So it is that their first live album is a coupling of a DVD with two vinyl platters, the first three of its four sides relaying a typically kinetic LA show from April 2007, while the final, weightier side picks selections from two San Francisco gigs. Another Trans Am constant has been their association with Chicago's Thrill Jockey. The label has set forth each of the band's eight studio albums, including their 1970s-inspired 1996 eponymous debut, only one track from which - Firepoker - is included here. Though there's nothing here from the following year's Surrender to The Night or 1998's The Surveillance, there's three from 1999's Futureworld, an album which foretold a grim synthetic destiny with clunking, Radiophonic Workshop off-cuts and Means's vocodered warnings.

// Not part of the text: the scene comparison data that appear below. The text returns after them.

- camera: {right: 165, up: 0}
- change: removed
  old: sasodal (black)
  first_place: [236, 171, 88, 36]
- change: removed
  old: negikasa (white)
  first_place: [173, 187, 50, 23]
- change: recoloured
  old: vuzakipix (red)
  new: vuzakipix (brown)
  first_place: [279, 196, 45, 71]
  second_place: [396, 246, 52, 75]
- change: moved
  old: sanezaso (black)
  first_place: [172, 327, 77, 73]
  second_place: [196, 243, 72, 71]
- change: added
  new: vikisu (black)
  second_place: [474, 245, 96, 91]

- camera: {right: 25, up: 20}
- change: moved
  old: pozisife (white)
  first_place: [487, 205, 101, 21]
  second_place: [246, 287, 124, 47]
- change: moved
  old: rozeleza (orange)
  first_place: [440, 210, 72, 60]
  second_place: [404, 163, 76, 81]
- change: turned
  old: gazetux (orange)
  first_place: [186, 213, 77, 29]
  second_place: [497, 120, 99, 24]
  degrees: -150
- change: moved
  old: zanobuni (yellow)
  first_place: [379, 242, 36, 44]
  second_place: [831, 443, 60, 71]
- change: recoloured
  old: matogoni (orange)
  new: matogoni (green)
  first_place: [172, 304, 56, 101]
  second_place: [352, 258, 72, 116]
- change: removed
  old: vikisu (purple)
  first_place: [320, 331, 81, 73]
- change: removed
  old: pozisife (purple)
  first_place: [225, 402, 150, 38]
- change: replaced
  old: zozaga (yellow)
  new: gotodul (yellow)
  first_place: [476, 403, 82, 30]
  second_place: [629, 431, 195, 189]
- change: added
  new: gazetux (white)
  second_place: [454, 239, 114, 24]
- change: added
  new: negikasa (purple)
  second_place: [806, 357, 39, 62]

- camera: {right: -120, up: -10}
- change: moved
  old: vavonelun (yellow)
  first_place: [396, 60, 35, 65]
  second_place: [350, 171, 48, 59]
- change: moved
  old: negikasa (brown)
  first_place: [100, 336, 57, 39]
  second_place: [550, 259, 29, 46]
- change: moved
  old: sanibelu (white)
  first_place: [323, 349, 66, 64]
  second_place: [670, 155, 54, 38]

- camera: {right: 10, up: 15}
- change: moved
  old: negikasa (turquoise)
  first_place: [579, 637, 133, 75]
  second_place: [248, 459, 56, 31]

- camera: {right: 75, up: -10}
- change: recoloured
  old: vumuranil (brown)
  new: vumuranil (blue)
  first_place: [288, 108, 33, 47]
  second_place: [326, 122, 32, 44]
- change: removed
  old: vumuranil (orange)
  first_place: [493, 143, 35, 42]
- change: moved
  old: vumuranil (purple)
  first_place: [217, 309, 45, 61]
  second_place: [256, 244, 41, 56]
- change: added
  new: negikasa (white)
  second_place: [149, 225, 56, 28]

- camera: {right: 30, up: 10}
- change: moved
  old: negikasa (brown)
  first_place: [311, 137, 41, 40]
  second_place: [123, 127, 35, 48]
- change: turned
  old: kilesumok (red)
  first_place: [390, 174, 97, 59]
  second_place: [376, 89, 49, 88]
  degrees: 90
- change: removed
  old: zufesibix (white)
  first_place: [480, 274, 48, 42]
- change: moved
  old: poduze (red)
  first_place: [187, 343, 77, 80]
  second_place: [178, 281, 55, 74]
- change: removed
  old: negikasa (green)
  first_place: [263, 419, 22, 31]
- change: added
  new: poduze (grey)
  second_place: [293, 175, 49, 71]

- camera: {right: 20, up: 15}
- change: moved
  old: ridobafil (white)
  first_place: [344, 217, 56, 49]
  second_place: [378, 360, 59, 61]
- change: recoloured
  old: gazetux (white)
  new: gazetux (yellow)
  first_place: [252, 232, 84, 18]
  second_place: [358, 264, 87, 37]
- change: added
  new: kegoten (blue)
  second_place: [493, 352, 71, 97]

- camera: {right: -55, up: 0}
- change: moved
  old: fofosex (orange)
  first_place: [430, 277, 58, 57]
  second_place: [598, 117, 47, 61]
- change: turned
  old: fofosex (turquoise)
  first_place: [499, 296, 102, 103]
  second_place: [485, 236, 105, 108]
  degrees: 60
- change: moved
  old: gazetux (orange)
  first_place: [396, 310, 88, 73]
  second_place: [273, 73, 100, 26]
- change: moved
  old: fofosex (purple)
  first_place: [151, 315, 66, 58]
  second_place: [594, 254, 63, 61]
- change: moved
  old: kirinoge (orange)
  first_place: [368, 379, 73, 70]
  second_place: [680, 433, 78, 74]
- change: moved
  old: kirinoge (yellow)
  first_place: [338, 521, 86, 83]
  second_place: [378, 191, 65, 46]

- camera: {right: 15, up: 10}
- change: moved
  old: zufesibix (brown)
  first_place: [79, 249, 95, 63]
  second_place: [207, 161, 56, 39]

That the trio can view their music dispassionately - and assess what works best live - is clear: while there's only one song from 2002's icky electro-clash spoof T.A. (Positive People), there are three tracks from chugging career high The Red Line (2000) and the still-current return-to-form Sex Change (2007), plus three of the most lurching selections from 2004's politically charged Liberation. Whereas that album was suffocated in post 9/11 paranoia, the successive Sex Change occasionally shimmered with kaleidoscopic pastoralism, especially on the likes of the Indian-influenced First Words. Still, they largely work well together here, Liberation's acrobatic bass monster June nicely segueing into the jittery mania of Sex Change's Tesco v. Sainsbury's.
As well as their technical prowess and tongue-in-cheek subversion, a vital part of the Trans Am armoury is the diamond-sharp time-keeping of Thomson, especially live. Nimble, lithe and seemingly tireless, he's like a dog with a itch, walloping the tom toms and cracking the snare with a dynamism that makes Trans Am perhaps the most thrilling (mostly) instrumental band of recent times. More than a holding operation while Thomson tours with Ian F. Svenonius as two-man funk caravan Publicist, this is travelling music for swinging around asteroids or hurtling down a ravine.